10525 Background: Mature microRNAs (miRNA) are small RNA molecules that act as negative regulators of gene expression, either inhibiting mRNA by blocking its translation into protein or destroying it by RNA interference. Many miRNAs participate in essential processes, including normal embryonic development and carcinogenesis. Methods: We have assessed 156 mature miRNAs in colon tissue from eleven 7–12-week human embryos and 44 colorectal human samples. Data were analyzed using TIGR Multiexperiment viewer. Two multivariate permutation test were performed. Potential target genes of differentially expressed miRNAs are evaluated by western blot. Results: 28 miRNAs were expressed in stage I tumor tissue but not in the corresponding normal tissue, and 13 of these 28 miRNAs (46%) were also expressed in embryonic tissue. Sixty-four miRNAs were differentially expressed in stage II tumor tissue, and 29 of these 64 miRNAs (45%) were also expressed in embryonic tissue. Some miRNAs that are active during embryogenesis, such as mir-17–92, miR-181a, miR-181b and miR-181c (linked to HOXA11), and miR-10a (linked to HOXB8)23, are also expressed during tumor growth. The analysis of 156 miRNAs by K-means support revealed two well-differentiated groups: the embryos of 7–8 weeks and those of 9–12 weeks. Lower miRNA expression was also observed in tumor tissue from stage I in comparison with stage II disease (P=0.014).

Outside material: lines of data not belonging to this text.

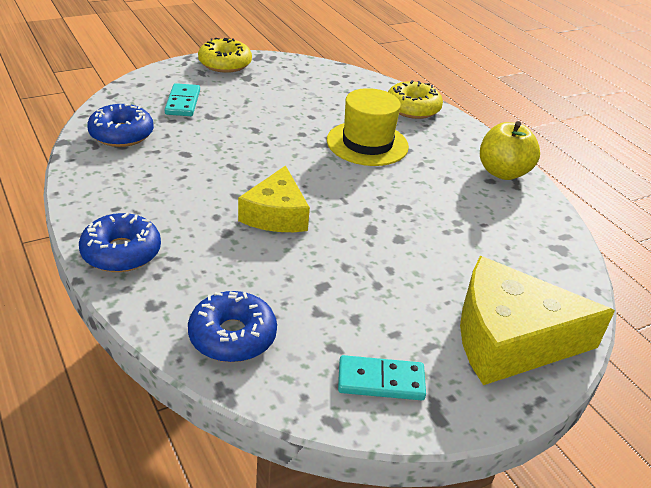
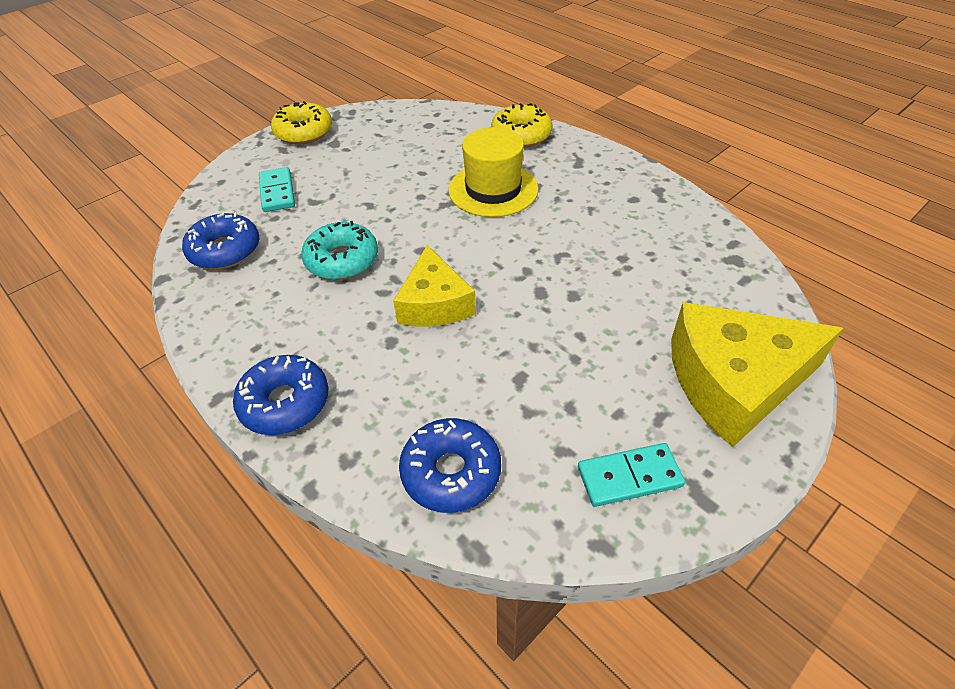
camera: 10 degrees left, 10 degrees up
(213, 164) = (342, 260): none -> turquoise donut
(503, 172) = (642, 186): yellow apple -> none

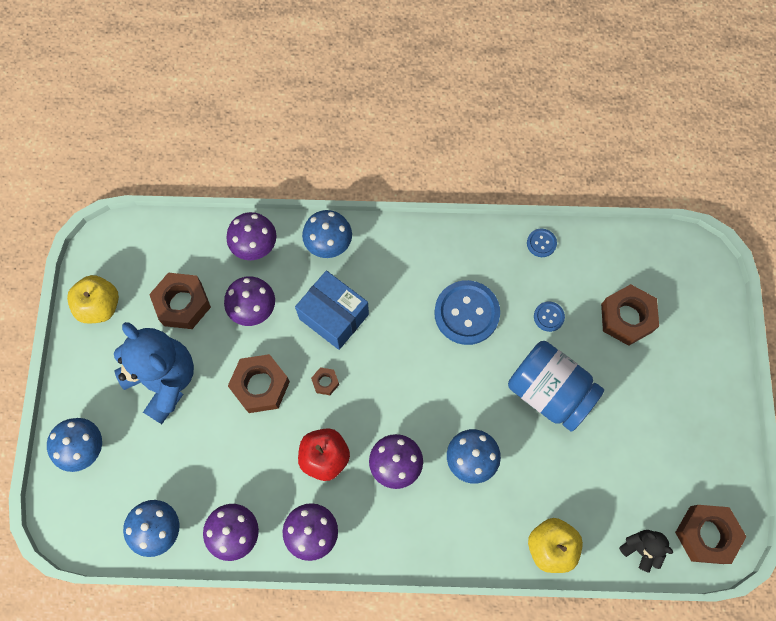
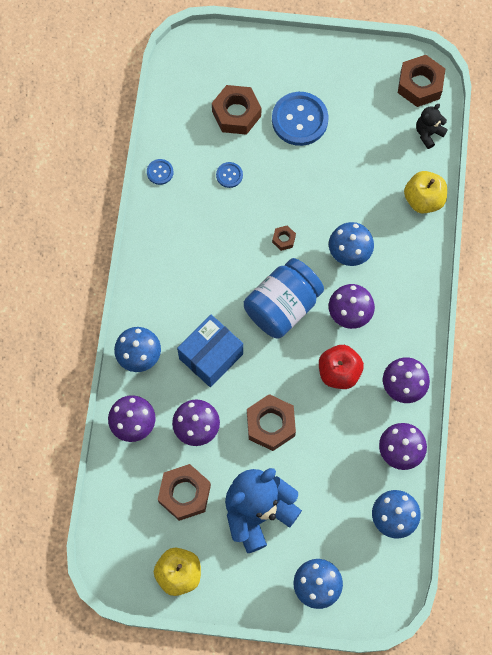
camera: 85 degrees left, 0 degrees up
(325, 382) = (272, 367): brown nut -> brown nut (283, 239)
(466, 313) = (219, 242): blue button -> blue button (299, 120)
(549, 392) = (296, 184): blue jar -> blue jar (282, 306)

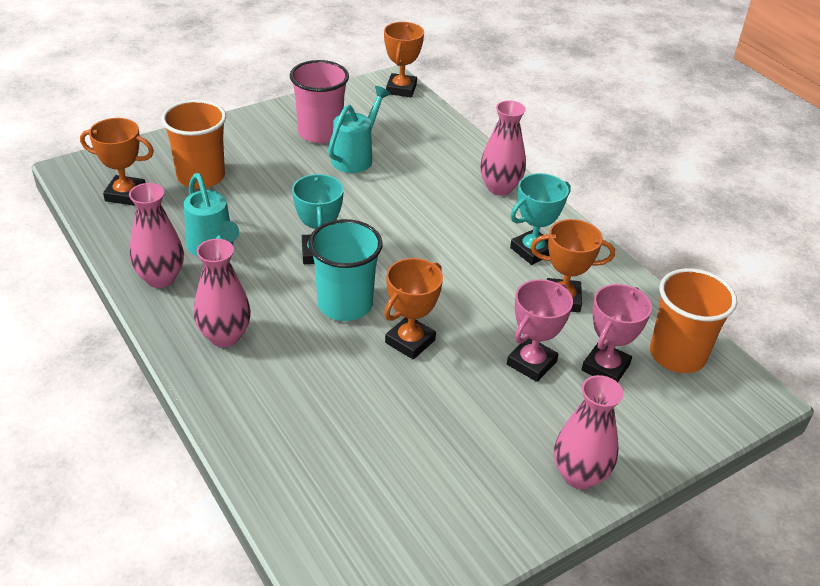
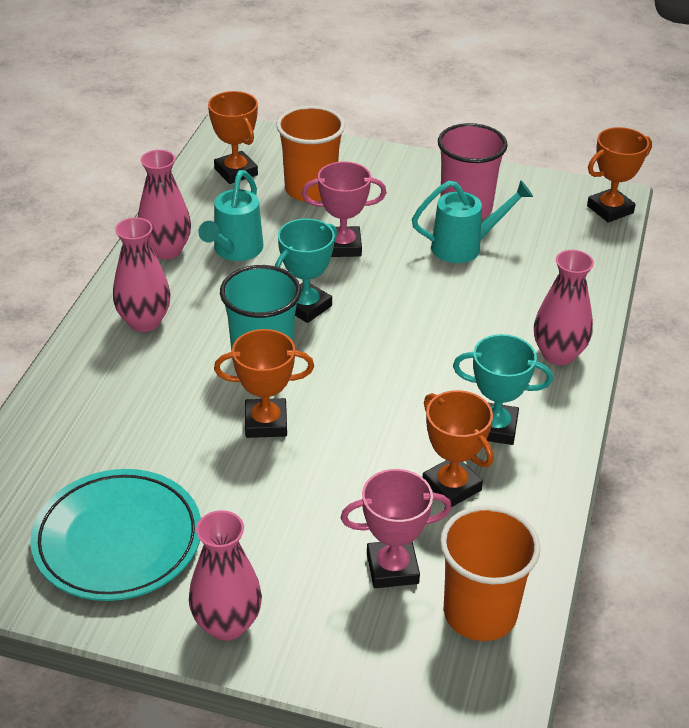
camera: 50 degrees right, 0 degrees up
(441, 486) = (118, 540): none -> turquoise plate
(531, 363) = (334, 514): pink trophy -> pink trophy (343, 246)

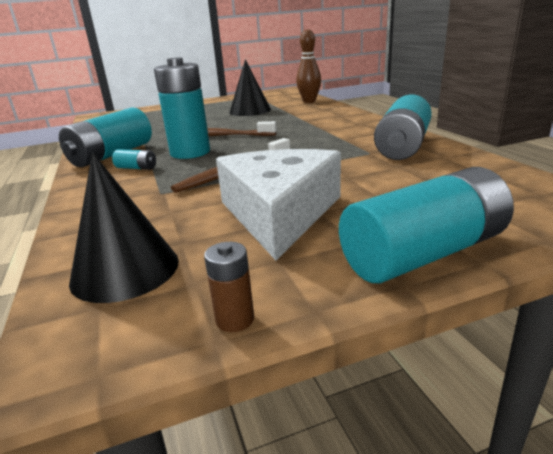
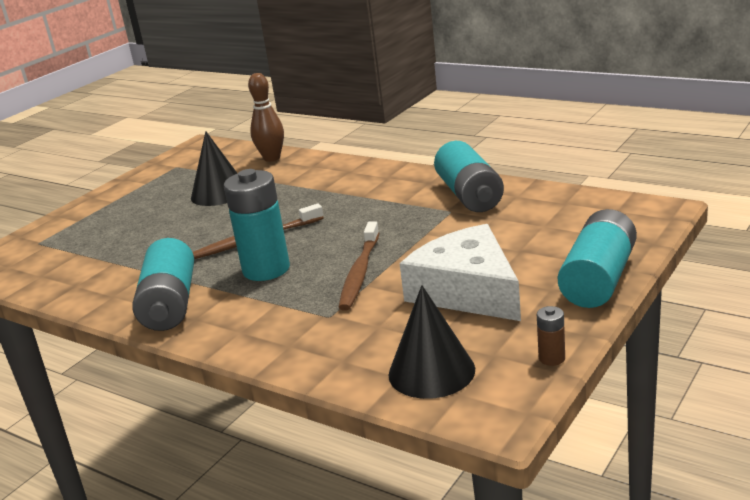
camera: 35 degrees left, 0 degrees up
(136, 168) = (243, 305): turquoise battery -> none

Analysis of potential target genes revealed that cluster mir-17–92 is differentially expressed in colon cancer and embryonic tissue and may contribute to carcinogenesis through E2F1 expression. Conclusions: Our findings indicate that miRNAs expressed during the embryonic development of the human colon are also expressed in colon tumor tissue. During colon organogenesis, miRNA expression is at first high, while cells are still undifferentiated, but expression levels decrease as cells become more differentiated. In contrast, during the development of colorectal cancer, this process is reversed. No significant financial relationships to disclose.